Driving a truck is never an easy job, but there is one time of year where it becomes especially difficult: cold – and sometimes wet – winters.
When the snow begins to fall, and the road conditions begin to worsen, truck drivers face a serious challenge. Trucks are big, heavy machines that can be difficult to control, and when the road is icy and slippery, driving a truck can feel downright dangerous, especially in the Northern United States or routes that go through Canada. If you’re a professional truck driver who will be taking to the roads this winter, it is imperative you take all the necessary steps to protect yourself.
At Highway Transport, we know truckers, and we know the trucking industry. That is why we’re here to help by providing you with a breakdown of some of the best ways you can manage the cold and slippery conditions brought on by wintry weather, protect yourself and others on the roadway, and ensure that your deliveries are made – safely. Below are our best winter tips for truck drivers.
Prioritize Your Safety
At the end of the day, no load is worth your life. If you’re driving in the winter, and the weather takes a dangerous turn, it is imperative that you prioritize your safety.
- Use your judgment. There are times in the winter where visibility is minimal or roads are coated in a layer of ice, and other drivers on the road struggle to move without sliding.
- Find a safe area to park.
- Get in touch with dispatch.
- If you are in a situation where you believe there is a danger, don’t be afraid to make the decision to stop driving and wait somewhere warm for the weather to pass.
It is tempting when you are on the open road to want to go as fast as possible to reach deadlines faster, but safety must come first.
- Slow down. In the winter especially, whether you are on the open road or in a lightly populated area, monitor your speed.
- Most at-fault accidents are caused by drivers going excessive speeds, and in the winter, the risk is only increased.
- While deadlines are important, don’t rush! The road conditions make it hazardous to be going too fast, so proceed with as much caution as you possibly can.
Check Your Lights
In the wintertime, visibility is everything. Driving through snow and high winds is a situation that makes it incredibly difficult to see and to be seen.

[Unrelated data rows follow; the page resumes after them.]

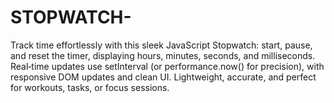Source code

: # STOPWATCH-
Track time effortlessly with this sleek JavaScript Stopwatch: start, pause, and reset the timer, displaying hours, minutes, seconds, and milliseconds. Real‑time updates use setInterval (or performance.now() for precision), with responsive DOM updates and clean UI. Lightweight, accurate, and perfect for workouts, tasks, or focus sessions.
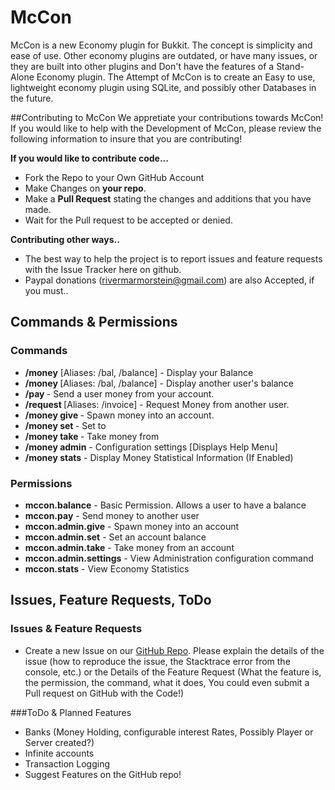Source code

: McCon
=====
McCon is a new Economy plugin for Bukkit. The concept is simplicity and ease of use. Other economy plugins are outdated, or have many issues, or they are built into other plugins and Don't have the features of a Stand-Alone Economy plugin. The Attempt of McCon is to create an Easy to use, lightweight economy plugin using SQLite, and possibly other Databases in the future.

##Contributing to McCon
We appretiate your contributions towards McCon! If you would like to help with the Development of McCon, please review the following information to insure that you are contributing!

**If you would like to contribute code...**
* Fork the Repo to your Own GitHub Account
* Make Changes on **your repo**.
* Make a **Pull Request** stating the changes and additions that you have made.
* Wait for the Pull request to be accepted or denied.

**Contributing other ways..**
* The best way to help the project is to report issues and feature requests with the Issue Tracker here on github.
* Paypal donations (rivermarmorstein@gmail.com) are also Accepted, if you must..

## Commands & Permissions
### Commands
* **/money** [Aliases: /bal, /balance] - Display your Balance
* **/money <account>** [Aliases: /bal, /balance] - Display another user's balance
* **/pay <account> <amount>** - Send a user money from your account.
* **/request <account> <amount>** [Aliases: /invoice] - Request Money from another user.
* **/money give <account> <amount>** - Spawn money into an account.
* **/money set <account> <balance>** - Set <account> to <balance>
* **/money take <account> <amount>** - Take money from <account>
* **/money admin** - Configuration settings [Displays Help Menu]
* **/money stats** - Display Money Statistical Information (If Enabled)

### Permissions
* **mccon.balance** - Basic Permission. Allows a user to have a balance
* **mccon.pay** - Send money to another user
* **mccon.admin.give** - Spawn money into an account
* **mccon.admin.set** - Set an account balance
* **mccon.admin.take** - Take money from an account
* **mccon.admin.settings** - View Administration configuration command
* **mccon.stats** - View Economy Statistics

## Issues, Feature Requests, ToDo

### Issues & Feature Requests
* Create a new Issue on our [GitHub Repo](https://github.com/Saes/McCon/issues). Please explain the details of the issue (how to reproduce the issue, the Stacktrace error from the console, etc.) or the Details of the Feature Request (What the feature is, the permission, the command, what it does, You could even submit a Pull request on GitHub with the Code!)

###ToDo & Planned Features
* Banks (Money Holding, configurable interest Rates, Possibly Player or Server created?)
* Infinite accounts
* Transaction Logging
* Suggest Features on the GitHub repo!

- It is vital that you check your lights before starting and whenever stopped to ensure they’re in good working condition to provide the best visibility in snow and otherwise.
- Make sure you brush your lights as frequently as you can. Snow can build in front of your lights and license plate and make it hard to see your truck and harder for you to see.
- In addition to keeping lights in good working condition and addressing any issues quickly, if visibility is very poor, you may have to park until the weather improves.
Make Your Truck Comfortable
When the weather is uncomfortably cold, being inside a truck without heat is a health risk.
- Make your truck as comfortable as possible. Turn on the heat before you start driving and let the truck warm up.
- Bring a thermos with you to maintain heat in liquids, such as coffee, tea or soup.
- Wear a winter jacket, boots, and wool socks. Do what you can to make the experience of driving in freezing weather as comfortable as possible.
Make Certain with Your Pre-Trip Inspection
When checking the general status of your truck, don’t be afraid to take more time than normal to be thorough and double check items as needed. In every season, it’s important to take your time with circle checks. In winter, when the conditions are at their worst, it becomes even more essential.
- Make absolutely certain that the defroster and heater are functioning fully, as winter drivers are incredibly dependent on these.
- Clean your mirrors and your windows because they are vulnerable to the elements with frost and snow, so making sure they are at their best before you leave is important.
- Lastly, triple-check your brakes because braking in the winter is very tricky.
Keep Your Distance
The closer you are to other cars on the road, the smaller the margin of error – especially if you have to stop or maneuver the truck quickly.
- If at all possible, stay as far as you can from other cars. Cars and trucks are vulnerable to sliding and colliding, especially in wet and icy weather.
- Keeping a safe stretch between your truck and other vehicles will reduce the risk of you paying the consequences for someone else’s mistake.
- In really bad visibility, don’t ride the taillights of other cars. If you can see their taillights when the weather is that bad, that likely means you are too close to them, and for your own safety should slow down and maintain a safer distance.
Winter is an incredibly difficult time to be on the road. It is important that truckers always drive cautiously, check the weather, and put their safety ahead of the safety of the load.